◆ **PROBLEM**
Pictures excluded, output the lines of the data below between the one holding "insights, showcasing average" and the one holding "954-314-0761", inclusive, exactly as they stand.

◆ **DATA FOR THIS EXERCISE**
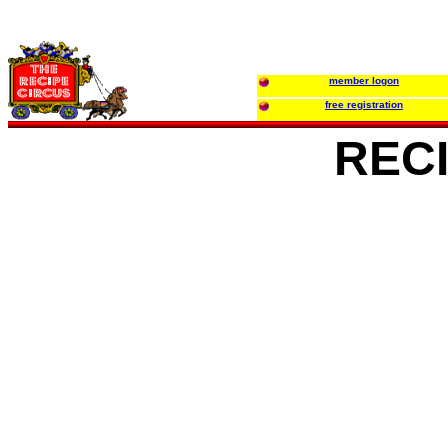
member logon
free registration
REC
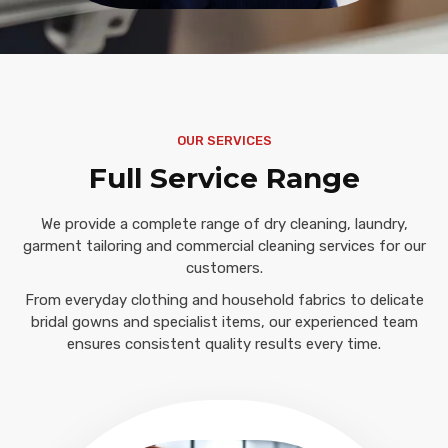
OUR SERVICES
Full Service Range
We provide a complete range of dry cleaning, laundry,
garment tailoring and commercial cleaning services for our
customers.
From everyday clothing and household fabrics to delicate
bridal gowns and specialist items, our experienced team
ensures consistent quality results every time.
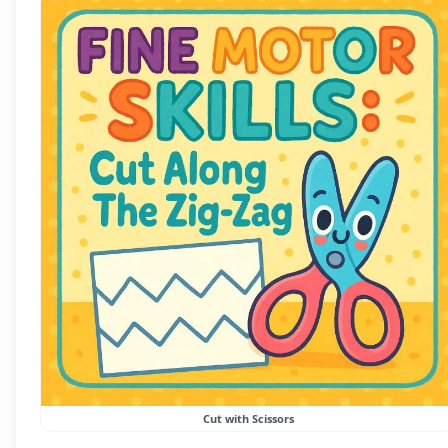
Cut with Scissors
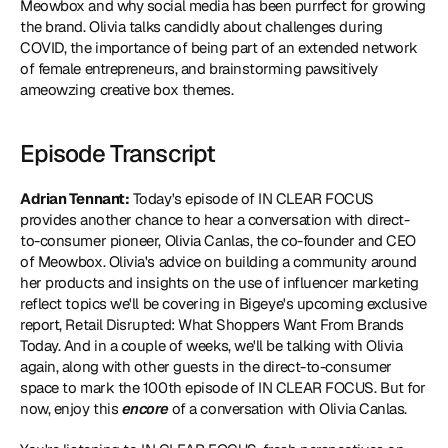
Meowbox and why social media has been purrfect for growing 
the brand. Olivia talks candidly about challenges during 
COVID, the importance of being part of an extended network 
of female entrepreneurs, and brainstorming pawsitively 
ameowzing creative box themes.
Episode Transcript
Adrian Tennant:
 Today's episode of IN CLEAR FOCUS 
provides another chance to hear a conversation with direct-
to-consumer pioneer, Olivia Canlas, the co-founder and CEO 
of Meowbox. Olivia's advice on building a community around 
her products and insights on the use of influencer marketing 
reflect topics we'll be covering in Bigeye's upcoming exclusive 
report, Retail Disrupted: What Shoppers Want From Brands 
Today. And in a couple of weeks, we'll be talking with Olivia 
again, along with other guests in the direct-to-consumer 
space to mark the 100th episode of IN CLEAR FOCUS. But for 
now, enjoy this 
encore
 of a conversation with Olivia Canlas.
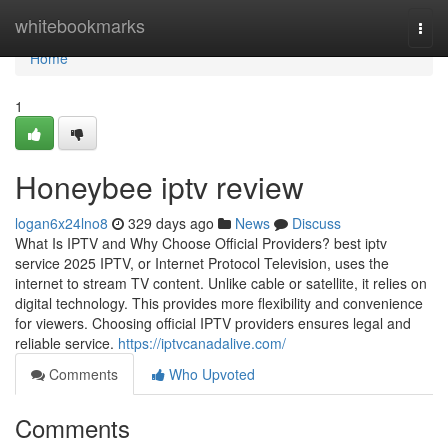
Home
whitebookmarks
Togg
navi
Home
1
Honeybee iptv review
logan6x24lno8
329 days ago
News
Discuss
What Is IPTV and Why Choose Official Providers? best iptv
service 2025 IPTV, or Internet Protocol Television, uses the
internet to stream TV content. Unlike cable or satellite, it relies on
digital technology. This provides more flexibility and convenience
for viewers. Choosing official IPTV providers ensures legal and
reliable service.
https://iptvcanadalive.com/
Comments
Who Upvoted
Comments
* * *
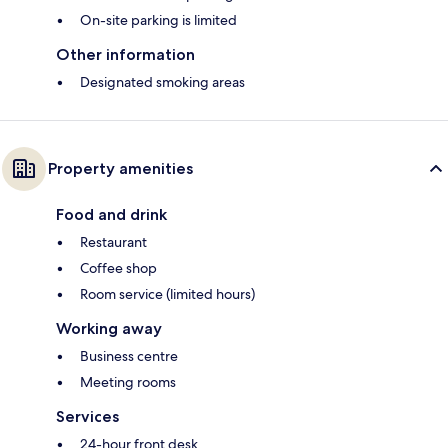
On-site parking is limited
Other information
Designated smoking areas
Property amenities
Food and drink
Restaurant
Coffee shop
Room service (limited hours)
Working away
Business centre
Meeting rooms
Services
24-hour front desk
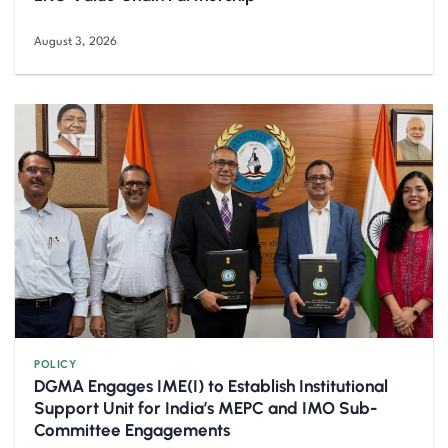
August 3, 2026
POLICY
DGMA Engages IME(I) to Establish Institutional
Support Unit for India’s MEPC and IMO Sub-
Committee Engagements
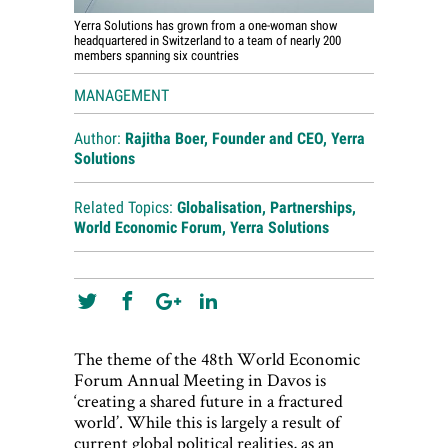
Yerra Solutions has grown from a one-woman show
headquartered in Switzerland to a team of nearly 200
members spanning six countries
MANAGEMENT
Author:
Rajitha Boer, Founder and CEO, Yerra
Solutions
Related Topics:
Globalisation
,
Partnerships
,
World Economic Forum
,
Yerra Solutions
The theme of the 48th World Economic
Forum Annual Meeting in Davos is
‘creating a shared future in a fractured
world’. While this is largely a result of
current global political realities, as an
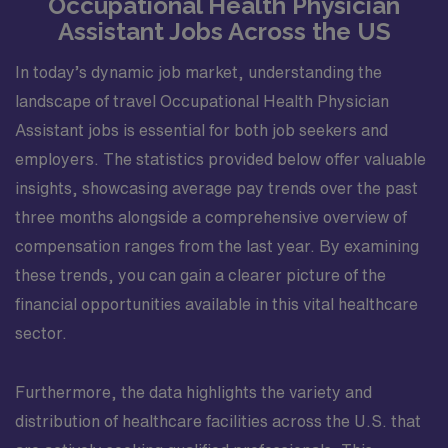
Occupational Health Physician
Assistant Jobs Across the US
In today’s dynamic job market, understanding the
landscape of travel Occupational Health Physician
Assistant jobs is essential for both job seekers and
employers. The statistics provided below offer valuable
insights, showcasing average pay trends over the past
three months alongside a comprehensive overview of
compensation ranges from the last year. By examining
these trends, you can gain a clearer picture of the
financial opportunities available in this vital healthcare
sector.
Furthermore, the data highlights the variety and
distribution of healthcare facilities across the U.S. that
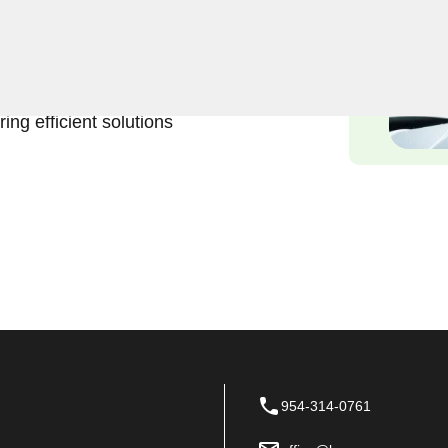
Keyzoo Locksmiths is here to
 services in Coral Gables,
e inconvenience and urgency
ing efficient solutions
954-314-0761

◆ **REPLY**
insights, showcasing average pay trends over the past
three months alongside a comprehensive overview of
compensation ranges from the last year. By examining
these trends, you can gain a clearer picture of the
financial opportunities available in this vital healthcare
sector.
Furthermore, the data highlights the variety and
distribution of healthcare facilities across the U.S. that
Keyzoo Locksmiths is here to
 services in Coral Gables,
e inconvenience and urgency
ing efficient solutions
954-314-0761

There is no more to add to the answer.